Lengannya turun ke arah bahuku dan menyentuhnya sensual. Dengan pelan, kurasakan tangan kekarnya yang tengah membuka resleting bajuku dari belakang.

Darahku mendesir dan rasanya badanku gemetaran merasakan hangat tangannya mengelus punggungku yang kini terbuka.

"Hmm, sebentar, Al," tahanku, tidak kuat dengan rasa gelinya, kulit ku terasa sensitif. Namun, dengan nakalnya Alex malah semakin memancingku.

Sedangkan sebelah lengannya mengambil tanganku dan mengarahkannya ke tonjolan di bawah sana. Bahkan aku tidak sadar saking lemasnya tubuhku, Alex dengan mudah bisa menggerakkannya.

Mataku sontak melebar merasakan sesuatu yang mengembung itu, terasa dejavu. Keningku mengerut dan mencoba mengelusnya lagi, ini aneh tapi aku seperti pernah merasakannya.

Tidak salah lagi, persis seperti mimpiku saat sedang memegang timun.

"Elus saja semaumu, Nat, dia akan tetap menyukainya," ucap Alex yang tidak dapat ku mengerti.

Yang ku tahu dia menggerakkan tanganku semakin liar di bawah sana. Aku tidak berani melihatnya dan hanya menatap tepat pada mata Alex. Ini terlalu mendebarkan.

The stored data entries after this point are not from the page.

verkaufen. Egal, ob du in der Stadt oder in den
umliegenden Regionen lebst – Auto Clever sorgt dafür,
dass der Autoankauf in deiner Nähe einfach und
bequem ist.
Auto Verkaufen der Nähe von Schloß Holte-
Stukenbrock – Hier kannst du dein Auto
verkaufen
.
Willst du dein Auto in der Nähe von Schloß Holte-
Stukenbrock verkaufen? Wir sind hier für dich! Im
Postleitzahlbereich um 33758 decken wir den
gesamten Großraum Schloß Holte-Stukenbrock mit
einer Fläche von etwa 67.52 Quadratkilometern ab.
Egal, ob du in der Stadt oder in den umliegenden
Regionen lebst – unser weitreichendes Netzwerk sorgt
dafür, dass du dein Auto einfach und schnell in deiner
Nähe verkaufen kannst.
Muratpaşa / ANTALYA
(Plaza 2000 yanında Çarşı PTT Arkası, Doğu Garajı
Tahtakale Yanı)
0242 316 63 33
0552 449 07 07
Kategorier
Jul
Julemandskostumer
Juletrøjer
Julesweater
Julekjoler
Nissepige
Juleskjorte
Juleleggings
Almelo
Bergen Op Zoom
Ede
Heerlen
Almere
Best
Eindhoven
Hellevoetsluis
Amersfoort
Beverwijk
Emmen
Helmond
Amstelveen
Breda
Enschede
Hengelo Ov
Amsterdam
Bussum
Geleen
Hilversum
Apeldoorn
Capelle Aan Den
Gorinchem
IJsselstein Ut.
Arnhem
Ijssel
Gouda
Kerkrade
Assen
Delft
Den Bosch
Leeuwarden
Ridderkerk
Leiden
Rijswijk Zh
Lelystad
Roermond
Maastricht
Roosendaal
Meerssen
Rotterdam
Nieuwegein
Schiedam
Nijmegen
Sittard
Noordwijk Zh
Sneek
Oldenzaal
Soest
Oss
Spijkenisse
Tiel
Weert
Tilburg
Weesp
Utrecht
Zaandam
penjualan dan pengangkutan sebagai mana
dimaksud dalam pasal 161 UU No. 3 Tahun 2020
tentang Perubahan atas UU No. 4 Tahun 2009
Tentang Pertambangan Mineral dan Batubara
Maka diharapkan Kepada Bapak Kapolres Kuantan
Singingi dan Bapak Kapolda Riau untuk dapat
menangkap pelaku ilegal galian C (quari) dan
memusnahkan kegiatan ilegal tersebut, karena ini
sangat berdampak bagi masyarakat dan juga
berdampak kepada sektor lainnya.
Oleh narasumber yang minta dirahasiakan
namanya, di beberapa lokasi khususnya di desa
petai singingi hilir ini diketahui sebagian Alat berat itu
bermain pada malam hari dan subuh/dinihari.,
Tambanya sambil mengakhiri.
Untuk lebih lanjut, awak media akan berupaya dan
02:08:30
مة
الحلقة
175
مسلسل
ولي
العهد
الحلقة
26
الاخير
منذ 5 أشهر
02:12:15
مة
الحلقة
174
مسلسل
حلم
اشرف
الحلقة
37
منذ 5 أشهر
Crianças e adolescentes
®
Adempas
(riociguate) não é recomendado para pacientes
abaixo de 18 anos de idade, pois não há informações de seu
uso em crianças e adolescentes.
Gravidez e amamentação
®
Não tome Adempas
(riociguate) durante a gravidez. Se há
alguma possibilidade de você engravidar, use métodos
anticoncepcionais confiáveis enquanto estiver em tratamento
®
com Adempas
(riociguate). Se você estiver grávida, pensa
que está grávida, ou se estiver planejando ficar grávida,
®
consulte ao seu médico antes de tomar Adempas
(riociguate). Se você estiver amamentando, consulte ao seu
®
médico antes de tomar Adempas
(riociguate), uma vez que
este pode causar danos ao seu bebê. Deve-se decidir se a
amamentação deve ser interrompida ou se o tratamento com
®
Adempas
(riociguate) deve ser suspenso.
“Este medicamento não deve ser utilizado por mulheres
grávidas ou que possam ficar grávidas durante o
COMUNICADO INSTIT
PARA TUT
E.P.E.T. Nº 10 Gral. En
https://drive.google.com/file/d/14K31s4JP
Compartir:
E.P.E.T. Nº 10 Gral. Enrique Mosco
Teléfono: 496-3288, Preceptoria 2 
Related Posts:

Tanpa bimbingannya lagi, perlahan tanganku bergerak sesuai insting dan mengelusnya seperti yang ku lakukan dalam mimpi.

Walaupun masih mengenakan celana, dapat kurasakan dagingnya yang keras. Aku menatap Alex was-was, takut menyakitinya.

Seperti mengerti pikiranku, dia tersenyum menenangkan dan kadang kala mendesah dengan tatapannya yang menyipit itu.

"Muridku sudah sedikit andal, lakukan terus saja seperti itu, sayang," pujinya menyemangati, membuatku menggerakkannya lebih cepat.

Reaksinya yang keenakan seperti itu memikatku untuk berbuat lebih, entah mengapa aku ingin melihatnya terus mendesah dan memanggil namaku.

"Aum aku menyukainya, teruslah memancingnya, Al. Gadis kita sangat pintar," timpal Rolf ikut memujiku. Bukannya terganggu, aku malah merasa bertambah nafsu dan ingin menunjukkan hal lain yang bisa memuaskannya.

Spontan senyumku terbit dan menggerakkan pinggulku hingga ikut mengenainya. Terlihat Alex yang semakin melayang dan mendongakkan kepalanya.

Masih fokus dengan kegiatanku, tiba-tiba saja pintu di belakangku terbuka dan menampilkan seseorang yang sudah kami tunggu sedari tadi. Leo.

Dari cermin dapat ku lihat matanya yang menatapku membelalak dengan mulut menganga lebar. Terlihat keterkejutan dan kekecewaan di matanya, ekspresi yang sudah ku nantikan sedari dulu.

Namun, itu semua tidak bertahan lama, Leo langsung mengendalikan wajahnya dan menatapku sinis.

Langkahnya mendekat dan menarikku agar menjauh dari Alex. Tubuhku di dorong dengan kencang hingga bertabrakan dengan dadanya.

"Sudah ku duga kau memang jalang, Nat. Berpura-pura menolakku dan ternyata bermain dengan pria lain," ucapnya dengan setengah berteriak.

Tangannya mencengkram lenganku erat sampai dapat kurasakan aliran darahku berhenti di sana.

Dengan memberontak, aku melepaskan tangannya. Bahkan hanya sentuhan kulit saja aku tidak sudi. Sudah se-ilfeel itu aku padanya.

Mataku menatapnya meremehkan dan tersenyum seakan tidak terjadi apa-apa.

"Aku menolakmu bukan karena tidak mau, Le. Punyamu terlalu kecil dan sudah ternodai banyak wanita, aku tidak menyukainya. Lagipula apa kau yakin bisa memuaskanku?" tanyaku dengan sebelah alis yang terangkat.

Leo tampak marah dengan mengepalkan tangannya kuat. Giginya menggeram dan bergemelatuk, tidak menyukai perkataanku.

Pikirannya sudah kotor dengan banyak hewan yang ia sebutkan, akan tetapi tidak menggoyahkanku sama sekali. Malah aku merasa senang melihatnya semarah itu, kalau bisa lebih terbakar lagi.